Should I buy a property now
This is the hardest question because there is no single answer for everyone. If you are buying to live in, the main thing is not whether someone on the internet said “wait for a crash”. The main thing is whether you can sustain the property in a worse scenario: a temporary drop in income, a slower resale, tighter financing or weaker price growth than expected. The data show that prices entered 2026 after strong growth in 2025, which means you are not entering a “discount” market. If you are buying as an investment, you need to be much more sober. When price growth is high, yields get compressed if rents don’t keep the same pace. And if credit activity cools and new supply is strong, the market is less forgiving of poorly chosen properties. The most reasonable answer today is: don’t buy because “after the euro everything will take off”, but don’t automatically delay because you’re waiting for a TV “crash” either. Look at the specific city, the specific neighbourhood, the quality of the project, the loan terms and your own buffer.
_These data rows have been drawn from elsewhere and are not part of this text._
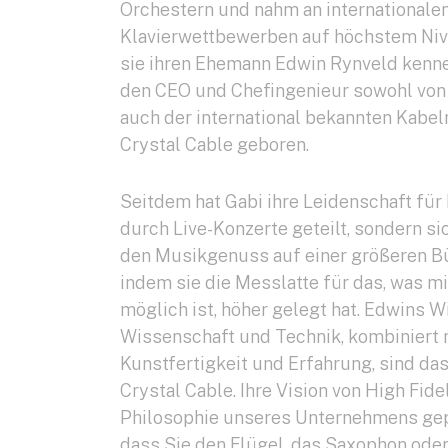
Orchestern und nahm an internationale
Klavierwettbewerben auf höchstem Niv
sie ihren Ehemann Edwin Rynveld kennen
den CEO und Chefingenieur sowohl von 
auch der international bekannten Kabelm
Crystal Cable geboren.
Seitdem hat Gabi ihre Leidenschaft für
durch Live-Konzerte geteilt, sondern si
den Musikgenuss auf einer größeren Bü
indem sie die Messlatte für das, was mi
möglich ist, höher gelegt hat. Edwins 
Wissenschaft und Technik, kombiniert 
Kunstfertigkeit und Erfahrung, sind d
Crystal Cable. Ihre Vision von High Fidel
Philosophie unseres Unternehmens gep
dass Sie den Flügel, das Saxophon oder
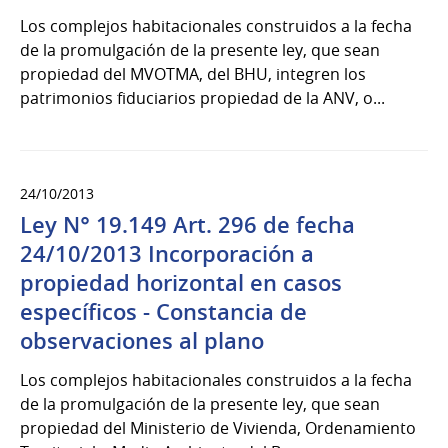
Los complejos habitacionales construidos a la fecha
de la promulgación de la presente ley, que sean
propiedad del MVOTMA, del BHU, integren los
patrimonios fiduciarios propiedad de la ANV, o...
24/10/2013
Ley N° 19.149 Art. 296 de fecha
24/10/2013 Incorporación a
propiedad horizontal en casos
específicos - Constancia de
observaciones al plano
Los complejos habitacionales construidos a la fecha
de la promulgación de la presente ley, que sean
propiedad del Ministerio de Vivienda, Ordenamiento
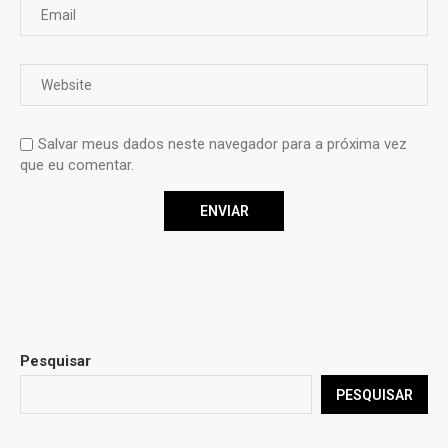
Salvar meus dados neste navegador para a próxima vez
que eu comentar.
Pesquisar
PESQUISAR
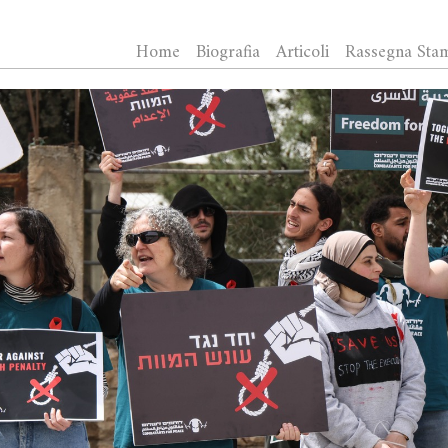
Home
Biografia
Articoli
Rassegna Sta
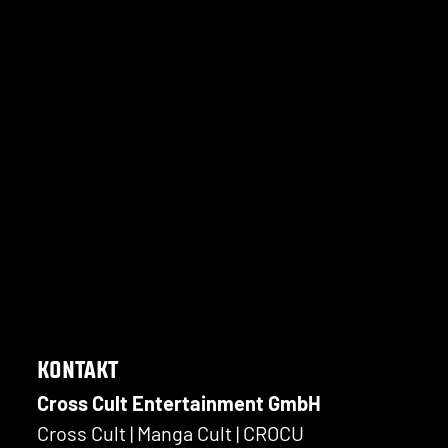
KONTAKT
Cross Cult Entertainment GmbH
Cross Cult | Manga Cult | CROCU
What to watch in 2026 instead of trusting the noise
If you want a real picture rather than loud forecasts, watch four things. First, NSI data on the housing price index. The next important release is for the fourth quarter of 2025 on 26 March 2026. Second, BNB data on new housing loan business. If you see weaker volumes for several months in a row, that is no longer noise but a trend. Third, construction activity. When permits, construction started and completions are high, that means supply is not sleeping. Fourth, inflation and the broader economy. Because property prices don’t live in isolation.
Mister Imot’s conclusion
To put it in plain terms: after the euro there is no automatic property disaster, but there is also no guarantee that 2025’s growth will continue without a pause. Bulgaria’s market entered 2026 after strong price rises, low mortgage rates and an active construction pipeline. At the same time the first signals from 2026 already show that buyers and banks are not moving at the same speed as before. That makes 2026 more a year of sobriety than of easy slogans. And that is exactly why the topic should not be reduced to “the euro will push everything up” or “a crash is coming”. The more meaningful question is different: how do credit, supply, incomes and expectations meet at this moment. That is where the real market is. Not in the panic.